Police can search your cell phone when they arrest you

The Supreme Court just released their decision in R. v. Fearon, about whether police can search a person’s cell phone when they arrest the person. The Court found (in a 4-3 decision) that, in general, police can do such a search, as long as they follow certain conditions:


Four conditions must be met in order for the search of a cell phone or similar device incidental to arrest to comply with section 8 of the Charter:

  • First, the arrest must be lawful.
  • Second, the search must be truly incidental to the arrest. This requirement should be strictly applied to permit searches that must be done promptly upon arrest in order to effectively serve the law enforcement purposes.  In this context, those purposes are protecting the police, the accused or the public; preserving evidence; and, if the investigation will be stymied or significantly hampered absent the ability to promptly conduct the search, discovering evidence.
  • Third, the nature and the extent of the search must be tailored to its purpose.  In practice, this will mean that only recently sent or drafted emails, texts, photos and the call log will, generally, be available, although other searches may, in some circumstances, be justified.
  • Finally, the police must take detailed notes of what they have examined on the device and how they examined it.  The notes should generally include the applications searched, the extent of the search, the time of the search, its purpose and its duration.  The record‑keeping requirement is important to the effectiveness of after‑the‑fact judicial review.  It will also help police officers to focus on whether what they are doing in relation to the phone falls squarely within the parameters of a lawful search incident to arrest.

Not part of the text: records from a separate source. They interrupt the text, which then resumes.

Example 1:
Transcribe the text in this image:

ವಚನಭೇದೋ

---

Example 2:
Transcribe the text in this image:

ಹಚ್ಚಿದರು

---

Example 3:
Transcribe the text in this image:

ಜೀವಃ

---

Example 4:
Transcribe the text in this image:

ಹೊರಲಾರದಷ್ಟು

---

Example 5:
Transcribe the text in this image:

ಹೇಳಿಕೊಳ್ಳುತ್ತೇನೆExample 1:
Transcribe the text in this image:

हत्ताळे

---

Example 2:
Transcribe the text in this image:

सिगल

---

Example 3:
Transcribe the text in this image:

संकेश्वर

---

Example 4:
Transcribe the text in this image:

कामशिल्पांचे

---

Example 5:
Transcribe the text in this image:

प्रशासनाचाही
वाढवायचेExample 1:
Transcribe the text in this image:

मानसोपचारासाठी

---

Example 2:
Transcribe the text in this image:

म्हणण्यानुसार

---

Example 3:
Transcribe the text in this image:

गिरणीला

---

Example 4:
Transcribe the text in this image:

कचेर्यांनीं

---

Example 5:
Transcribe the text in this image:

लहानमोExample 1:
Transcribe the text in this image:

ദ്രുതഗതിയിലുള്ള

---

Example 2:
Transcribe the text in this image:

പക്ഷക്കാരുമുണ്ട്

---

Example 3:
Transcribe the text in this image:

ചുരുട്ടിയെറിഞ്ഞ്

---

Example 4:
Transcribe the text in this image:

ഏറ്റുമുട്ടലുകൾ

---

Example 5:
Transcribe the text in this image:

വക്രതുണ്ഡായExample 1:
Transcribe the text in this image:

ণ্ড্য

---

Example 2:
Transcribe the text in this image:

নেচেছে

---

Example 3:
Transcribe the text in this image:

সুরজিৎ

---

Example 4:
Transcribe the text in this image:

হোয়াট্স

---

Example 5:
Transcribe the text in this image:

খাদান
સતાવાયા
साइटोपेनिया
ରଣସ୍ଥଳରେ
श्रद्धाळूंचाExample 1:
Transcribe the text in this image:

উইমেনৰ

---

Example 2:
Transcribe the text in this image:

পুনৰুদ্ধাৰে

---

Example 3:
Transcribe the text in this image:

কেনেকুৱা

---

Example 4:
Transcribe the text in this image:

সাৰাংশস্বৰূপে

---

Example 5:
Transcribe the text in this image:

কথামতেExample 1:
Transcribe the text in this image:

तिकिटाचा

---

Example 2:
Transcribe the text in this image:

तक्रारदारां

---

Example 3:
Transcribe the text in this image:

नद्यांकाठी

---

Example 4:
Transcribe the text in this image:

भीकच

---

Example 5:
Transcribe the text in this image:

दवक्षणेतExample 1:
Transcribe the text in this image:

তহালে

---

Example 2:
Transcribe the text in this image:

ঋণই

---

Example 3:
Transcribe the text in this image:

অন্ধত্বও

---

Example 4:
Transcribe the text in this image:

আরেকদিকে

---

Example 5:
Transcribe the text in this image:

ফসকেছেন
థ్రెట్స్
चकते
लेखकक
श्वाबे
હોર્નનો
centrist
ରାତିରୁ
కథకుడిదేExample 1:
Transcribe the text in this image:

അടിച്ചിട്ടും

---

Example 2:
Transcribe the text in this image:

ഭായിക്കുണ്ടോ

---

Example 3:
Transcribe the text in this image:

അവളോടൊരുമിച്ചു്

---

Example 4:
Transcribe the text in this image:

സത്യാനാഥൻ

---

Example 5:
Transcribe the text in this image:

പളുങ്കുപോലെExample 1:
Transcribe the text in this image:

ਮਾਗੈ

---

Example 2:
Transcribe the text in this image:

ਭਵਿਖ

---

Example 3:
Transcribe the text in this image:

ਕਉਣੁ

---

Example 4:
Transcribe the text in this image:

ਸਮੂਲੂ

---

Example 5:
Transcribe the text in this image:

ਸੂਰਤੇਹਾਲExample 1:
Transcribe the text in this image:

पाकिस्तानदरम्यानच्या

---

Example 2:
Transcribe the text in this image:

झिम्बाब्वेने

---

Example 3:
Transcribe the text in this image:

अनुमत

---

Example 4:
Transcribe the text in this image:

Beyond that, in this particular case, it seems to get a little complicated. They find that the police did not meet all of these conditions – there was no evidence about precisely what was searched and why — so there was a breach of the defendant’s s. 8 rights. However, as a remedy of that breach, the Court found that the reasons to include the evidence (despite the breach) outweighed the reasons to exclude it. An example of the Court’s reasoning on this point (emphasis added):

[94] Of course, the police cannot choose the least onerous path whenever there is a gray area in the law. In general, faced with real uncertainty, the police should err on the side of caution by choosing a course of action that is more respectful of the accused’s potential privacy rights.  But here, if the police faced a gray area, it was a very light shade of gray, and they had good reason to believe, as they did, that what they were doing was perfectly legal.

The decision was 4-3. The dissenting justices basically made a privacy argument:

 [T]he weighty privacy interest that an arrested person has in a personal digital device will outweigh the state interest in performing a warrantless search incident to arrest, except in exigent circumstances…. Here, the searches of F’s phone were not justified and unreasonably infringed his privacy, in violation of s. 8  of the Charter . The facts of this case fall far below either standard for exigency…. The evidence which was unconstitutionally obtained should be excluded.